Nevertheless, it's absolutely clear that the problem of divorce is not caused by liberalism, despite what some want to believe. And there are lots of cases where it's hypocritical for conservatives to sneer at Those Immoral New York and Massachusetts Liberals. What about the rate of giving to the poor?

(insert stuff you and Julian already said better than I could)
 
posted by (anonymous) at 10:28pm on 01/11/2004
I'm confused about your implication about Jews. Are you suggesting that a high divorce rate is correlated with having a strong belief in G-d, as suggested by the next sentence? If so, I wonder how "Jew" was defined for the purposes of the study. First of all, if people had to choose between "Jew" and "atheist/agnostic," some people who consider themselves to be both might have chosen the latter. Also, I didn't see information about their sample sizes. If there weren't many atheists or agnostics, then a small number of people could have strongly affected the results. And I'm not sure I would describe 21 percent as being "much less frequently" than 30 percent in any case.
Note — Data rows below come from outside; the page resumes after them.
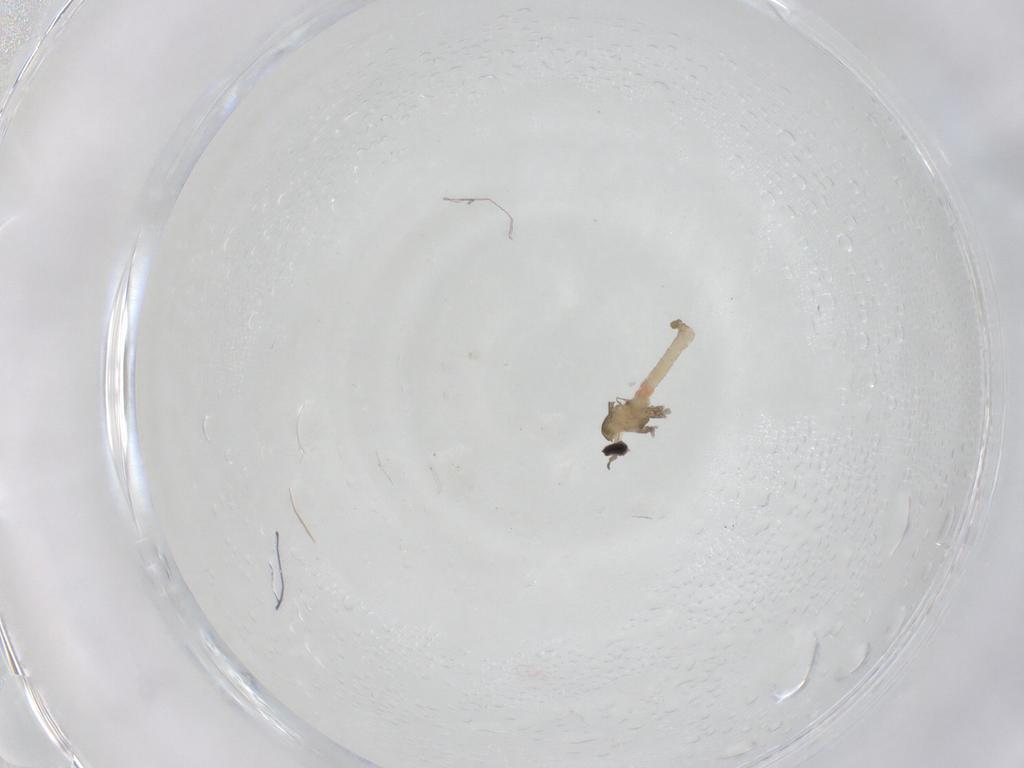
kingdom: Animalia
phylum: Arthropoda
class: Insecta
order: Diptera
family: Cecidomyiidae
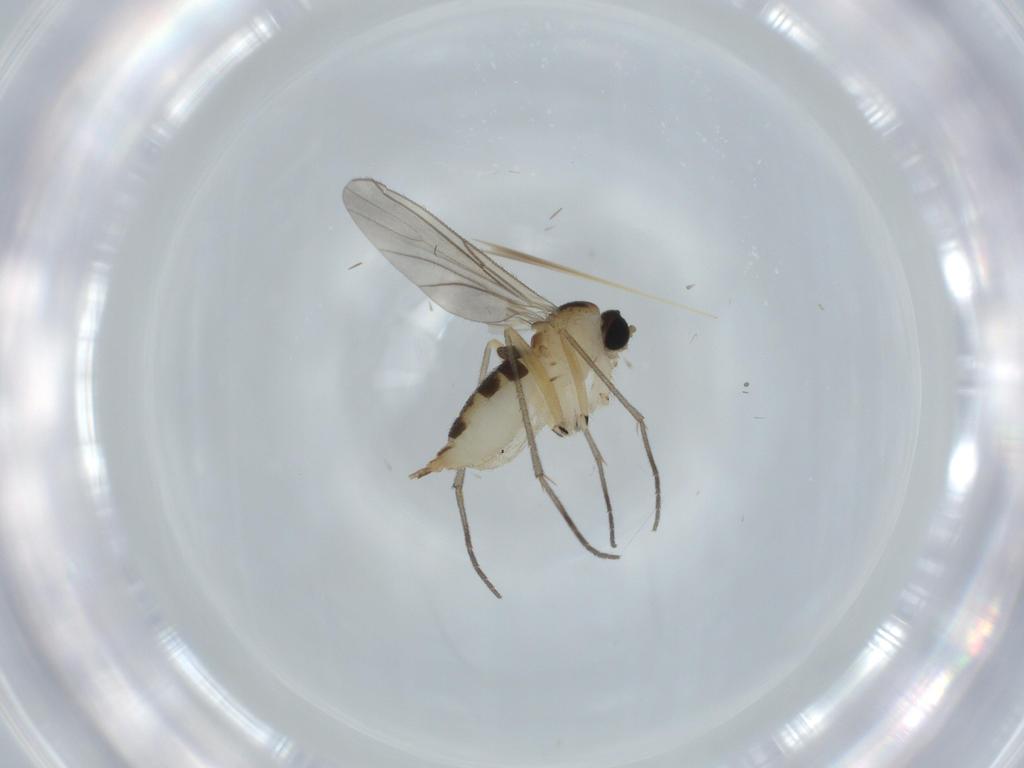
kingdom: Animalia
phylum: Arthropoda
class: Insecta
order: Diptera
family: Sciaridae
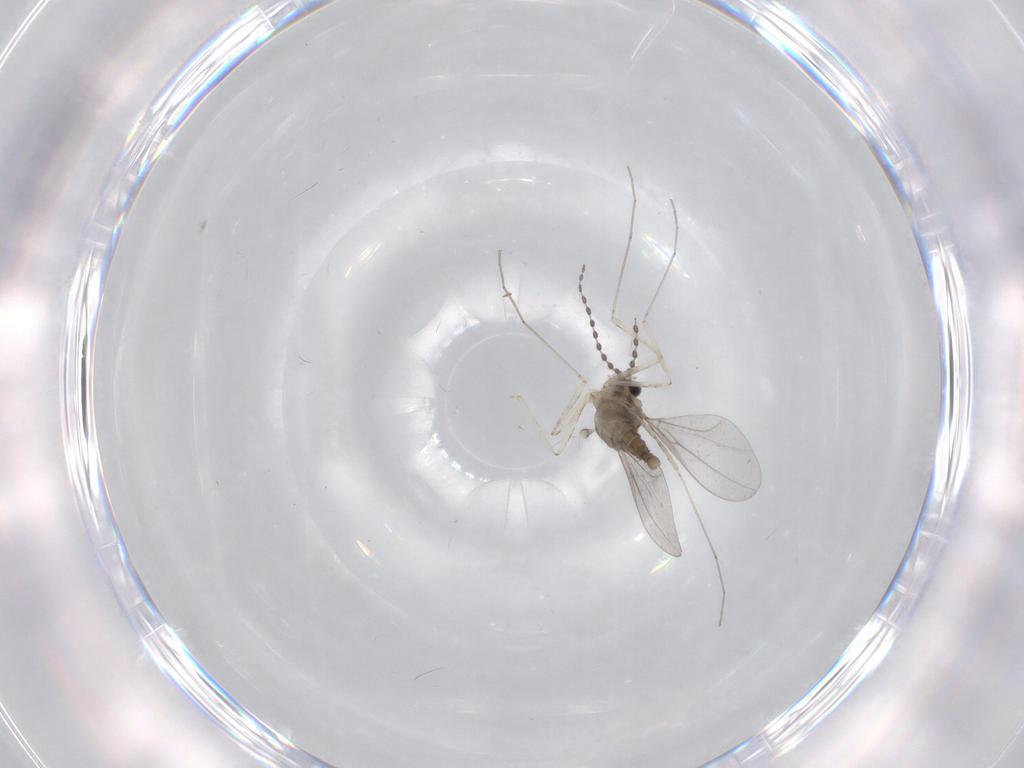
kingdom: Animalia
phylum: Arthropoda
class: Insecta
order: Diptera
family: Cecidomyiidae
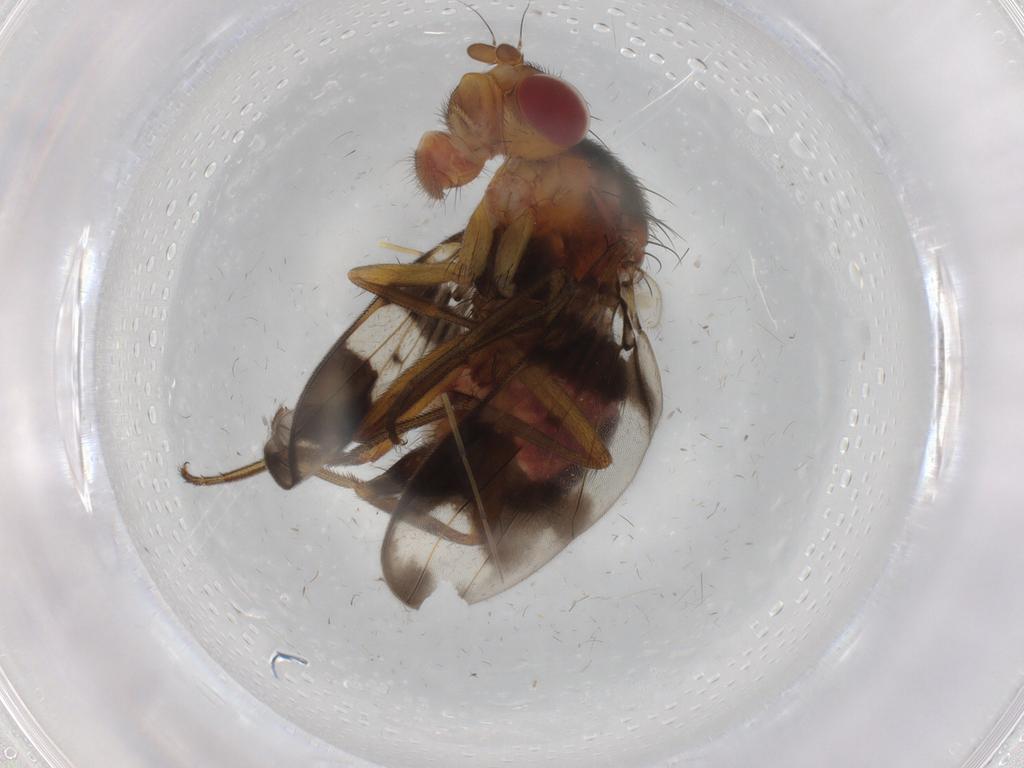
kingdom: Animalia
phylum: Arthropoda
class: Insecta
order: Diptera
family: Richardiidae
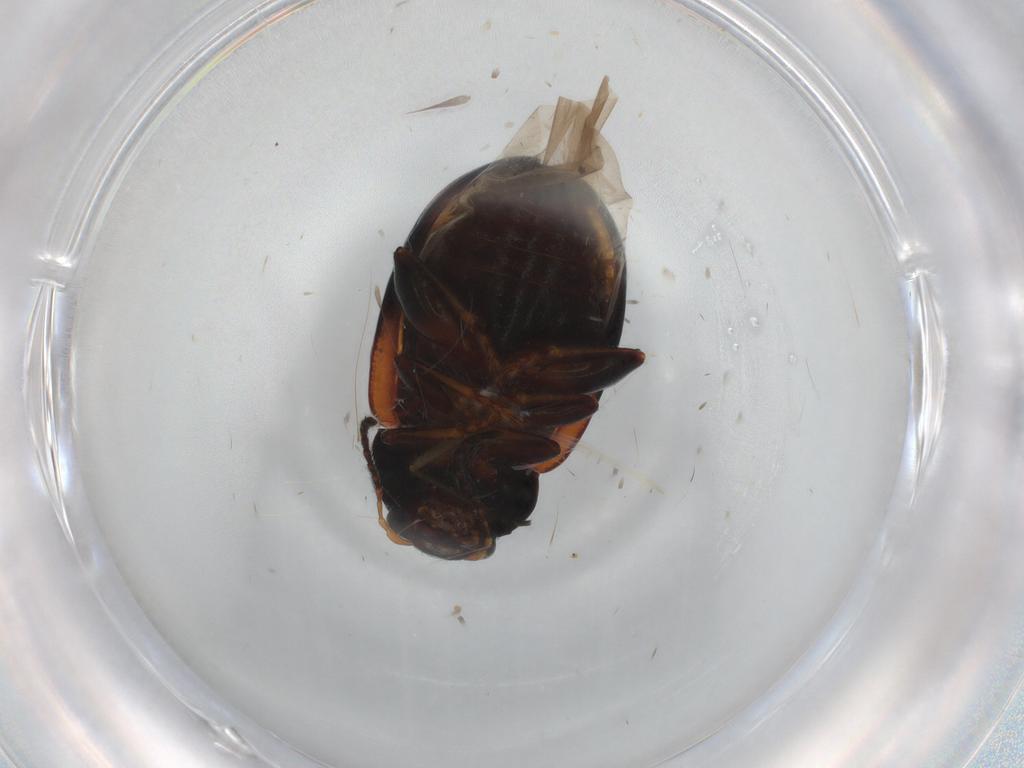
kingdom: Animalia
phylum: Arthropoda
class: Insecta
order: Coleoptera
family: Chrysomelidae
It also strikes me as odd to contrast Jews with people who put an emphasis on education, as Jews do tend to be highly educated. (I didn't see the section that made the suggestion you mentioned about education; where is it?)

I'm just feeling kind of uncertain about these results and not sure of what you're trying to say about Jews and Conservative Protestants.

-MJNH
 
posted by [identity profile] orichalcum.livejournal.com at 01:22am on 02/11/2004
I'm not trying to say anything. I'm citing the examples in the study. One of the myths I'm trying to counteract, perhaps, is that people who aren't actively religious are more likely to get divorced, but frankly, I was surprised by the statistics on Jews and put it in because I noticed that some of the editorials had been ignoring that part of the list of statistics, just contrasting born-again Christians with atheists, and that seemed like bad reporting to me. (No idea how being Jewish was defined, fyi.) The only particular correlation I can think of with being highly religious and more likely to get divorced is that religiously conservative people may be less likely to live together or know each other for a long time before getting married, and that may sometimes have bad results. OTOH, apparently the Unification Church of Reverend Moon has an astounding success rate with its mass arranged marriages, so what do I know?

In any case, I apologize if you read this as contrasting Jews with any other group - I'm merely reporting what the statistics of this study showed.

Mostly, though, I suspect that there are other correlations here which we aren't seeing, like income level and educational level. The point was simply that people are wrong to blindly correlate religion and divorce rates.
 
posted by [identity profile] mryt-maat.livejournal.com at 01:20pm on 03/11/2004
I would just like to insert here that divorce is not always bad. In fact, it can be a pretty good second chance for a lot of people. I'm not saying it's a preferred outcome, but it's not neccessarily a scourge on society. I wish I could look at the raw data for this study or something that was actually published in a real statistics/ epidemiology journal, because the article mentions important confounders like income, education, etc. but does not weight for them.

Of course, one completely out-of-my-butt theory on why Baptists in particular could have higher divorce rates is that the religion (as practiced where I'm from) is highly focussed on the idea of rebirth and faith: essentially a second chance.
If this were a study based on Oklahoma, I would cry 'foul' because the relative numbers of the different groups are so large that across the board comparisons are silly. Plus eastern Oklahoma has a huge number of traditional and semi-traditional Cherokee, a matrilinial society that traditionally once put great emphasis on the born right of people to be wrong, and to end marriage with little fuss (more fuss now, bigger deal than it used to be, but still...). Most of those people, if they have a Christian religion, are Baptists.